These studies claim that people are poor due to many different reasons. Their fates are determined by race, background, religion, location, etc., not merit or hard work. People residing in poor neighborhoods tend to stay there. Many college professors even say that social mobility is rare, and that the smart, wealthy, good-looking white people are the ones who will keep all the wealth due to tax loopholes, as well as the benefits of capitalism that everyone else doesn't have the luxury of experiencing. They also allude to the idea that a dollar earned is a dollar taken from somebody else--a dollar not given for an object of equal value. Are these studies (something I look at as a breeding ground for socialist ideology) legitimate, let alone relevant?
There are a number of references to sociology in the literature of Objectivism, overwhelmingly negative. It's even mentioned in Atlas Shrugged, in the character of a sociology professor aboard the doomed train heading for the tunnel. One illuminating reference that I found appears in Ayn Rand's 1972 article, "Fairness Doctrine for Education," published as Chapter 16 in PWNI, where she surveys the state of higher education.
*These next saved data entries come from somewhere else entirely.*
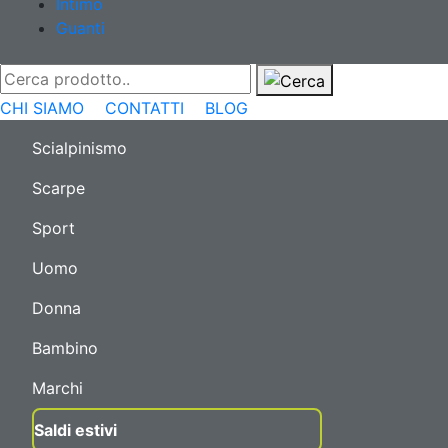
Intimo
Guanti
CHI SIAMO
CONTATTI
BLOG
Scialpinismo
Scarpe
Sport
Uomo
Donna
Bambino
Marchi
Saldi estivi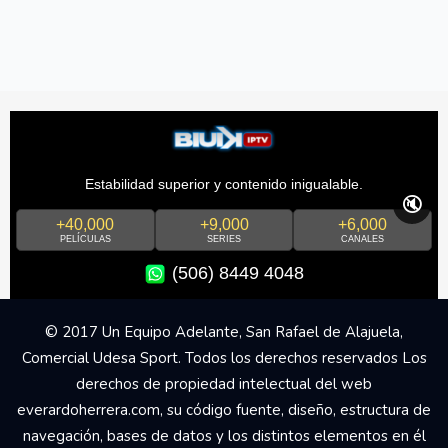
Estabilidad superior y contenido inigualable.
🔇
+40,000
+9,000
+6,000
PELÍCULAS
SERIES
CANALES
(506) 8449 4048
© 2017 Un Equipo Adelante, San Rafael de Alajuela,
Comercial Udesa Sport. Todos los derechos reservados Los
derechos de propiedad intelectual del web
everardoherrera.com, su código fuente, diseño, estructura de
navegación, bases de datos y los distintos elementos en él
Regarding sociology, she writes (p. 263 in the Signet paperback edition):
Sociology departments are dominated by the fact that no one has ever defined what sociology is.
Today, in 2013, the "Sociology" article in Wikipedia offers an attempt at a definition, as well as providing considerable overview of the whole field and its origins. The main content of the field does, indeed, match the brief description in the question and the disapproving mentions of it in the literature of Objectivism.
There is also a less extensive Wikipedia article on "Socioeconomics" (also known as "social economics"), which "studies how economic activity affects social processes." What kind of "economic activity"? From the description in the question, it does not appear that the economic activity of free markets is studied seriously at all. Yet free markets, if allowed to operate, tend to erode traditional social boundaries, as the expression, "melting pot," once recognized when capitalism in America was at its height. In contrast, the mixing of freedom and controls tends to induce individuals of all persuasions to run for protection in a group of some kind and engage in "pressure-group warfare" in political life. That is a philosophical influence fundamentally, with economic effects as a consequence of the more fundamental ideas shaping the society. The role of philosophy evidently is not studied or even recognized in "social economics," but merely taken for granted as an unacknowledged, non-essential "given" that lingers in the background, rising or falling by inexplicable cultural forces of some kind, allegedly social and economic. The causal force is actually philosophical, as Leonard Peikoff discusses in The DIM Hypothesis and in OPAR, and as Ayn Rand describes in works such as FNI and PWNI.